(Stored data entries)
▬▬▬

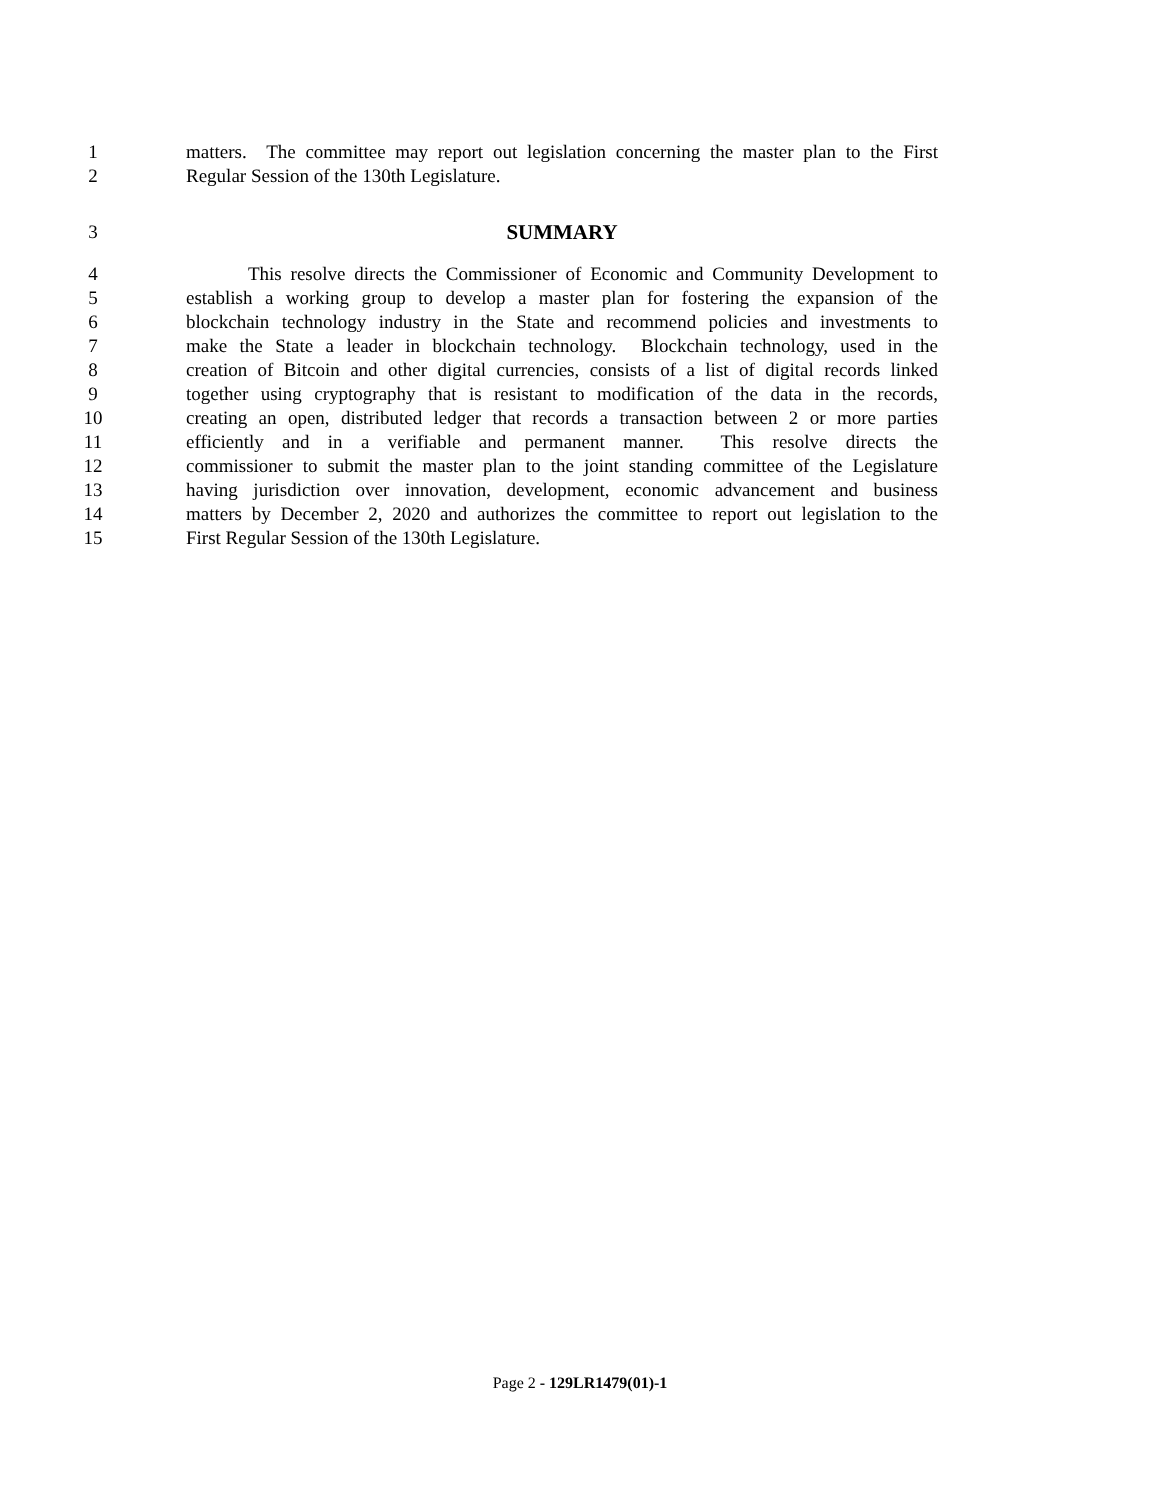1 matters. The committee may report out legislation concerning the master plan to the First
2 Regular Session of the 130th Legislature.
3 SUMMARY
4 This resolve directs the Commissioner of Economic and Community Development to
5 establish a working group to develop a master plan for fostering the expansion of the
6 blockchain technology industry in the State and recommend policies and investments to
7 make the State a leader in blockchain technology. Blockchain technology, used in the
8 creation of Bitcoin and other digital currencies, consists of a list of digital records linked
9 together using cryptography that is resistant to modification of the data in the records,
10 creating an open, distributed ledger that records a transaction between 2 or more parties
11 efficiently and in a verifiable and permanent manner. This resolve directs the
12 commissioner to submit the master plan to the joint standing committee of the Legislature
13 having jurisdiction over innovation, development, economic advancement and business
14 matters by December 2, 2020 and authorizes the committee to report out legislation to the
15 First Regular Session of the 130th Legislature.
Page 2 - 129LR1479(01)-1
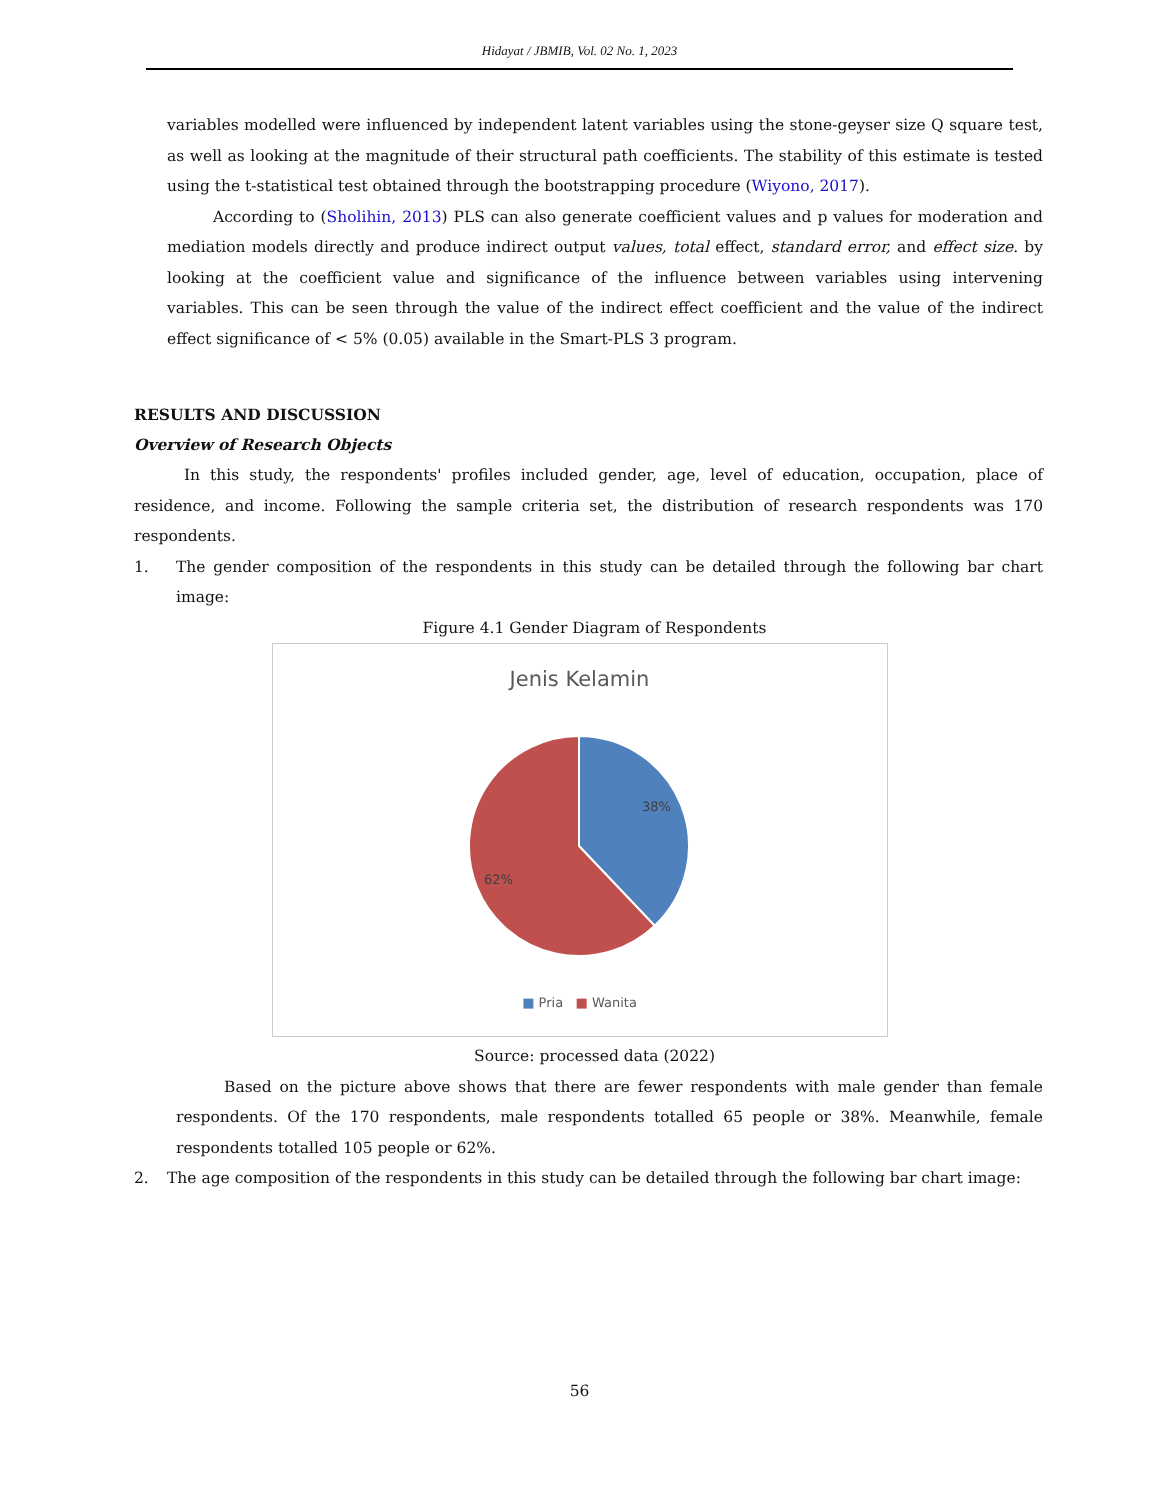Hidayat / JBMIB, Vol. 02 No. 1, 2023
variables modelled were influenced by independent latent variables using the stone-geyser size Q square test, as well as looking at the magnitude of their structural path coefficients. The stability of this estimate is tested using the t-statistical test obtained through the bootstrapping procedure (Wiyono, 2017).
According to (Sholihin, 2013) PLS can also generate coefficient values and p values for moderation and mediation models directly and produce indirect output values, total effect, standard error, and effect size. by looking at the coefficient value and significance of the influence between variables using intervening variables. This can be seen through the value of the indirect effect coefficient and the value of the indirect effect significance of < 5% (0.05) available in the Smart-PLS 3 program.
RESULTS AND DISCUSSION
Overview of Research Objects
In this study, the respondents' profiles included gender, age, level of education, occupation, place of residence, and income. Following the sample criteria set, the distribution of research respondents was 170 respondents.
1. The gender composition of the respondents in this study can be detailed through the following bar chart image:
Figure 4.1 Gender Diagram of Respondents
Jenis Kelamin
38%
62%
■ Pria ■ Wanita
Source: processed data (2022)
Based on the picture above shows that there are fewer respondents with male gender than female respondents. Of the 170 respondents, male respondents totalled 65 people or 38%. Meanwhile, female respondents totalled 105 people or 62%.
2. The age composition of the respondents in this study can be detailed through the following bar chart image:
56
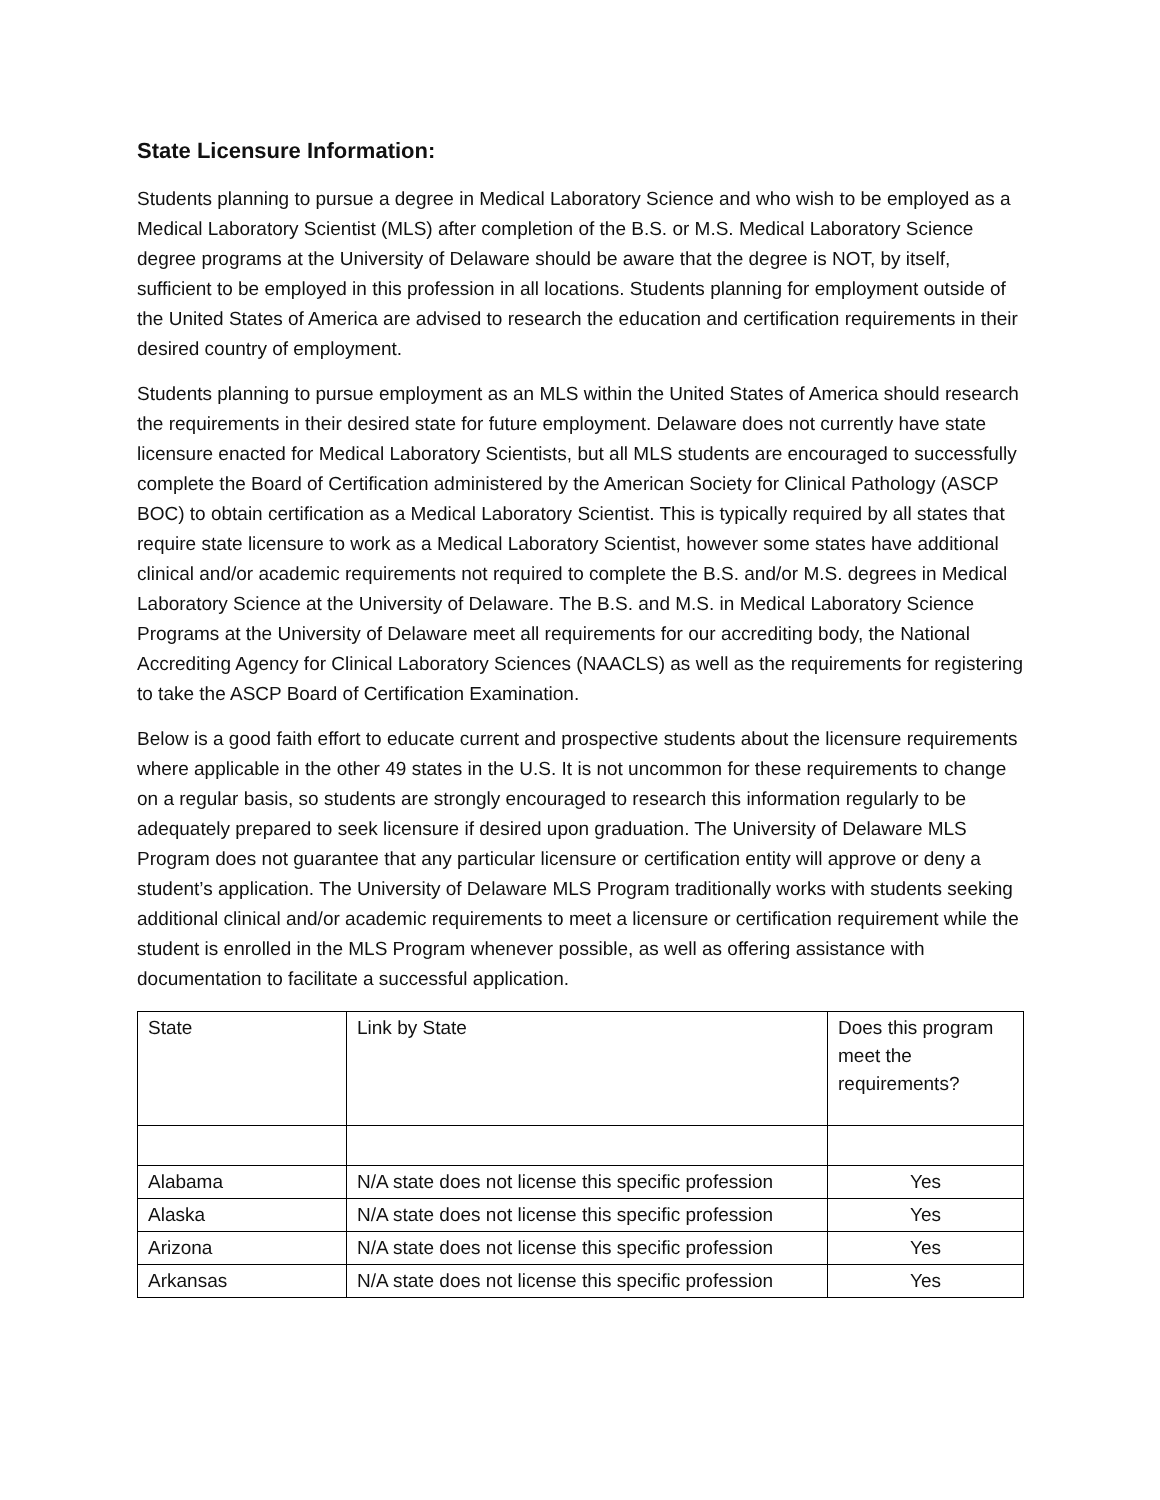State Licensure Information:
Students planning to pursue a degree in Medical Laboratory Science and who wish to be employed as a Medical Laboratory Scientist (MLS) after completion of the B.S. or M.S. Medical Laboratory Science degree programs at the University of Delaware should be aware that the degree is NOT, by itself, sufficient to be employed in this profession in all locations. Students planning for employment outside of the United States of America are advised to research the education and certification requirements in their desired country of employment.
Students planning to pursue employment as an MLS within the United States of America should research the requirements in their desired state for future employment. Delaware does not currently have state licensure enacted for Medical Laboratory Scientists, but all MLS students are encouraged to successfully complete the Board of Certification administered by the American Society for Clinical Pathology (ASCP BOC) to obtain certification as a Medical Laboratory Scientist. This is typically required by all states that require state licensure to work as a Medical Laboratory Scientist, however some states have additional clinical and/or academic requirements not required to complete the B.S. and/or M.S. degrees in Medical Laboratory Science at the University of Delaware. The B.S. and M.S. in Medical Laboratory Science Programs at the University of Delaware meet all requirements for our accrediting body, the National Accrediting Agency for Clinical Laboratory Sciences (NAACLS) as well as the requirements for registering to take the ASCP Board of Certification Examination.
Below is a good faith effort to educate current and prospective students about the licensure requirements where applicable in the other 49 states in the U.S. It is not uncommon for these requirements to change on a regular basis, so students are strongly encouraged to research this information regularly to be adequately prepared to seek licensure if desired upon graduation. The University of Delaware MLS Program does not guarantee that any particular licensure or certification entity will approve or deny a student’s application. The University of Delaware MLS Program traditionally works with students seeking additional clinical and/or academic requirements to meet a licensure or certification requirement while the student is enrolled in the MLS Program whenever possible, as well as offering assistance with documentation to facilitate a successful application.
| State | Link by State | Does this program meet the requirements? |
| Alabama | N/A state does not license this specific profession | Yes |
| Alaska | N/A state does not license this specific profession | Yes |
| Arizona | N/A state does not license this specific profession | Yes |
| Arkansas | N/A state does not license this specific profession | Yes |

▬▬▬

= Your task =
Ending at the line with "10 creating an", reproduce exactly the lines that begin at the top of the data, and include no pictures.

= Solution below =
1 matters. The committee may report out legislation concerning the master plan to the First
2 Regular Session of the 130th Legislature.
3 SUMMARY
4 This resolve directs the Commissioner of Economic and Community Development to
5 establish a working group to develop a master plan for fostering the expansion of the
6 blockchain technology industry in the State and recommend policies and investments to
7 make the State a leader in blockchain technology. Blockchain technology, used in the
8 creation of Bitcoin and other digital currencies, consists of a list of digital records linked
9 together using cryptography that is resistant to modification of the data in the records,
10 creating an open, distributed ledger that records a transaction between 2 or more parties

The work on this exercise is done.